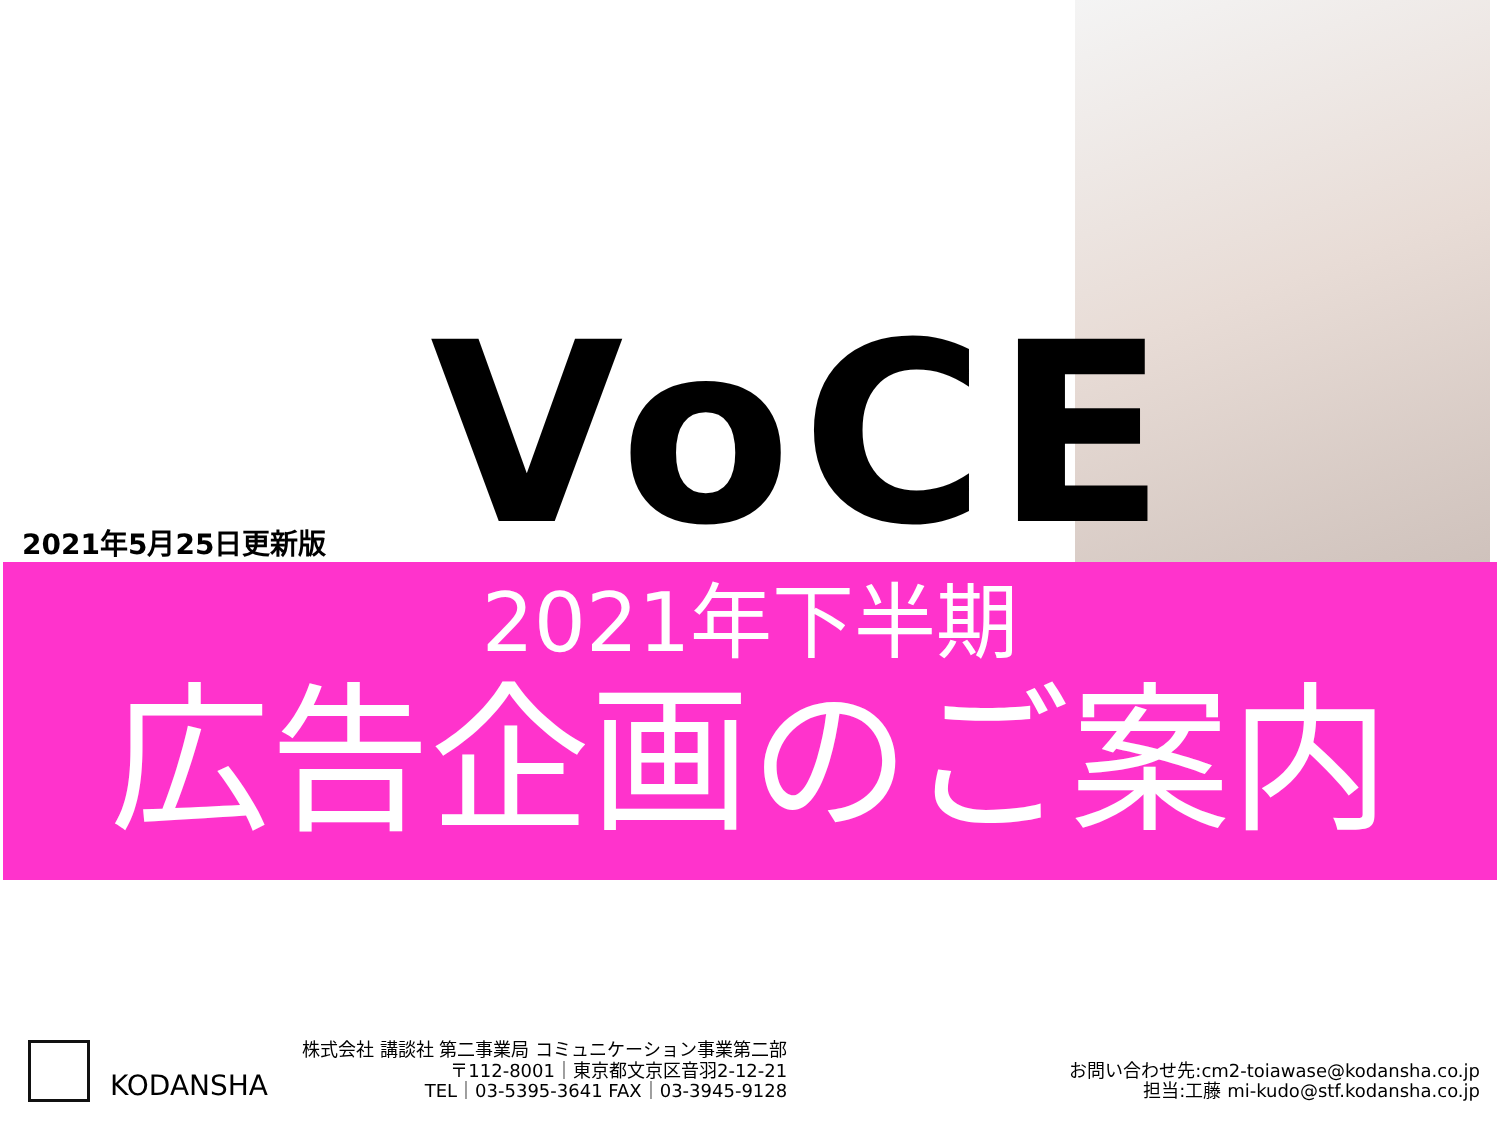VoCE
2021年5月25日更新版
2021年下半期
広告企画のご案内
KODANSHA
株式会社 講談社 第二事業局 コミュニケーション事業第二部
〒112-8001｜東京都文京区音羽2-12-21
TEL｜03-5395-3641 FAX｜03-3945-9128
お問い合わせ先:cm2-toiawase@kodansha.co.jp
担当:工藤 mi-kudo@stf.kodansha.co.jp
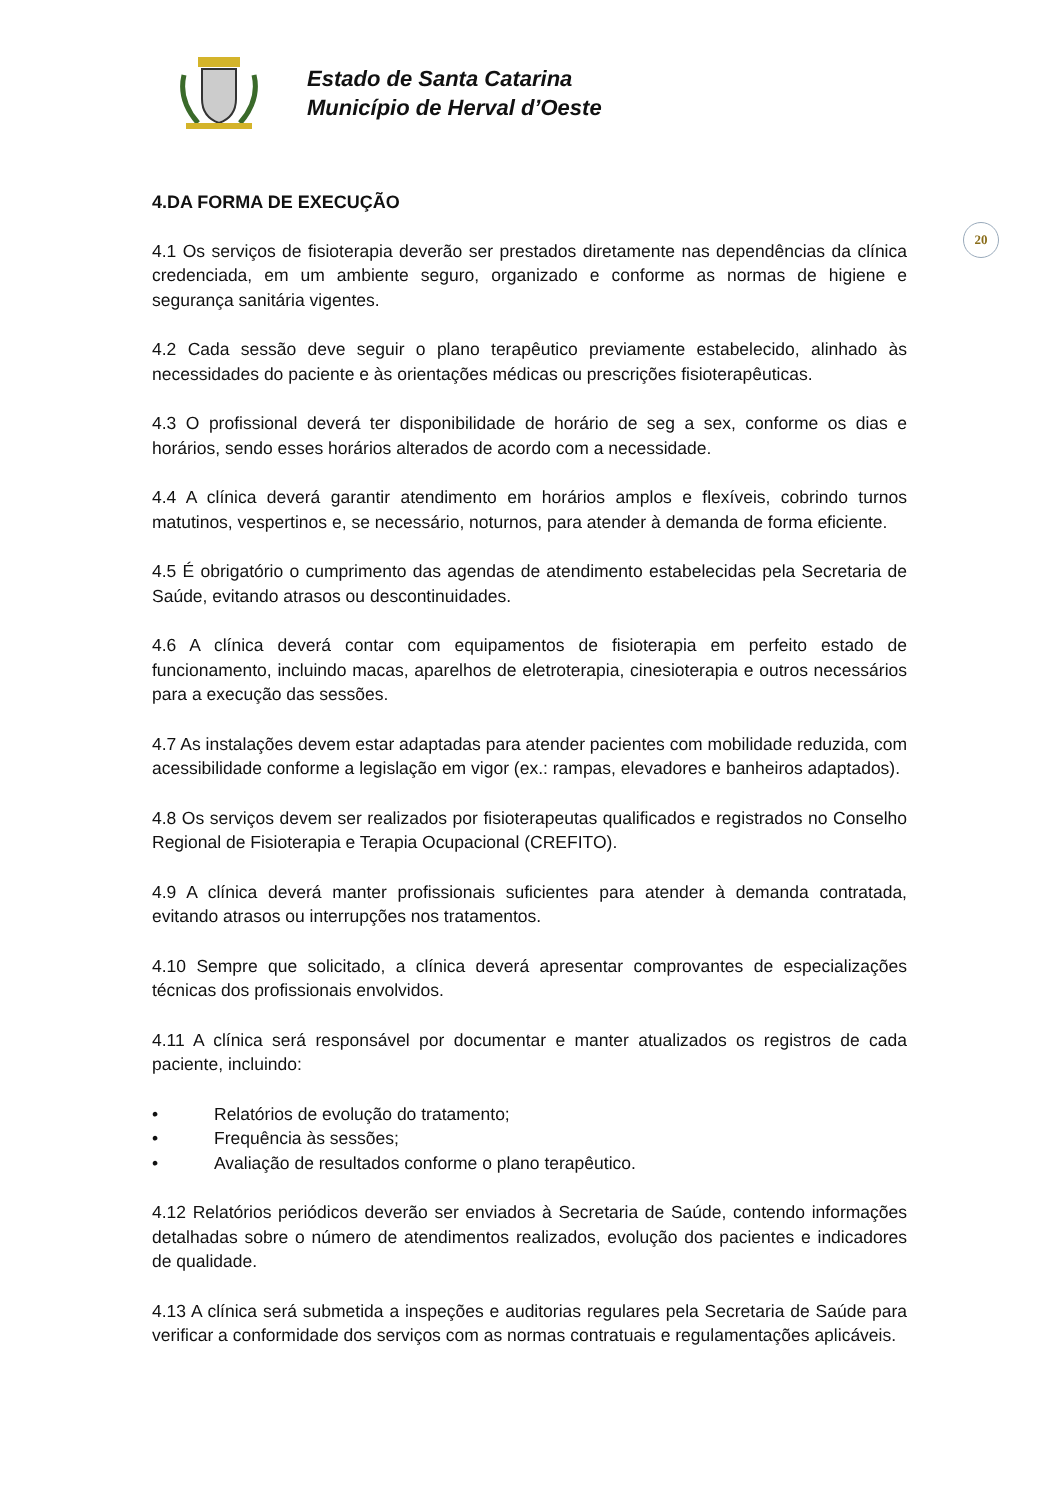Estado de Santa Catarina
Município de Herval d’Oeste
20
4.DA FORMA DE EXECUÇÃO
4.1 Os serviços de fisioterapia deverão ser prestados diretamente nas dependências da clínica credenciada, em um ambiente seguro, organizado e conforme as normas de higiene e segurança sanitária vigentes.
4.2 Cada sessão deve seguir o plano terapêutico previamente estabelecido, alinhado às necessidades do paciente e às orientações médicas ou prescrições fisioterapêuticas.
4.3 O profissional deverá ter disponibilidade de horário de seg a sex, conforme os dias e horários, sendo esses horários alterados de acordo com a necessidade.
4.4 A clínica deverá garantir atendimento em horários amplos e flexíveis, cobrindo turnos matutinos, vespertinos e, se necessário, noturnos, para atender à demanda de forma eficiente.
4.5 É obrigatório o cumprimento das agendas de atendimento estabelecidas pela Secretaria de Saúde, evitando atrasos ou descontinuidades.
4.6 A clínica deverá contar com equipamentos de fisioterapia em perfeito estado de funcionamento, incluindo macas, aparelhos de eletroterapia, cinesioterapia e outros necessários para a execução das sessões.
4.7 As instalações devem estar adaptadas para atender pacientes com mobilidade reduzida, com acessibilidade conforme a legislação em vigor (ex.: rampas, elevadores e banheiros adaptados).
4.8 Os serviços devem ser realizados por fisioterapeutas qualificados e registrados no Conselho Regional de Fisioterapia e Terapia Ocupacional (CREFITO).
4.9 A clínica deverá manter profissionais suficientes para atender à demanda contratada, evitando atrasos ou interrupções nos tratamentos.
4.10 Sempre que solicitado, a clínica deverá apresentar comprovantes de especializações técnicas dos profissionais envolvidos.
4.11 A clínica será responsável por documentar e manter atualizados os registros de cada paciente, incluindo:
• Relatórios de evolução do tratamento;
• Frequência às sessões;
• Avaliação de resultados conforme o plano terapêutico.
4.12 Relatórios periódicos deverão ser enviados à Secretaria de Saúde, contendo informações detalhadas sobre o número de atendimentos realizados, evolução dos pacientes e indicadores de qualidade.
4.13 A clínica será submetida a inspeções e auditorias regulares pela Secretaria de Saúde para verificar a conformidade dos serviços com as normas contratuais e regulamentações aplicáveis.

---*---

Leaving the pictures out, output each line of the listing exactly.

• Final answer
VoCE
2021年5月25日更新版
2021年下半期
広告企画のご案内
KODANSHA
株式会社 講談社 第二事業局 コミュニケーション事業第二部
〒112-8001｜東京都文京区音羽2-12-21
TEL｜03-5395-3641 FAX｜03-3945-9128
お問い合わせ先:cm2-toiawase@kodansha.co.jp
担当:工藤 mi-kudo@stf.kodansha.co.jp
Estado de Santa Catarina
Município de Herval d’Oeste
20
4.DA FORMA DE EXECUÇÃO
4.1 Os serviços de fisioterapia deverão ser prestados diretamente nas dependências da clínica credenciada, em um ambiente seguro, organizado e conforme as normas de higiene e segurança sanitária vigentes.
4.2 Cada sessão deve seguir o plano terapêutico previamente estabelecido, alinhado às necessidades do paciente e às orientações médicas ou prescrições fisioterapêuticas.
4.3 O profissional deverá ter disponibilidade de horário de seg a sex, conforme os dias e horários, sendo esses horários alterados de acordo com a necessidade.
4.4 A clínica deverá garantir atendimento em horários amplos e flexíveis, cobrindo turnos matutinos, vespertinos e, se necessário, noturnos, para atender à demanda de forma eficiente.
4.5 É obrigatório o cumprimento das agendas de atendimento estabelecidas pela Secretaria de Saúde, evitando atrasos ou descontinuidades.
4.6 A clínica deverá contar com equipamentos de fisioterapia em perfeito estado de funcionamento, incluindo macas, aparelhos de eletroterapia, cinesioterapia e outros necessários para a execução das sessões.
4.7 As instalações devem estar adaptadas para atender pacientes com mobilidade reduzida, com acessibilidade conforme a legislação em vigor (ex.: rampas, elevadores e banheiros adaptados).
4.8 Os serviços devem ser realizados por fisioterapeutas qualificados e registrados no Conselho Regional de Fisioterapia e Terapia Ocupacional (CREFITO).
4.9 A clínica deverá manter profissionais suficientes para atender à demanda contratada, evitando atrasos ou interrupções nos tratamentos.
4.10 Sempre que solicitado, a clínica deverá apresentar comprovantes de especializações técnicas dos profissionais envolvidos.
4.11 A clínica será responsável por documentar e manter atualizados os registros de cada paciente, incluindo:
• Relatórios de evolução do tratamento;
• Frequência às sessões;
• Avaliação de resultados conforme o plano terapêutico.
4.12 Relatórios periódicos deverão ser enviados à Secretaria de Saúde, contendo informações detalhadas sobre o número de atendimentos realizados, evolução dos pacientes e indicadores de qualidade.
4.13 A clínica será submetida a inspeções e auditorias regulares pela Secretaria de Saúde para verificar a conformidade dos serviços com as normas contratuais e regulamentações aplicáveis.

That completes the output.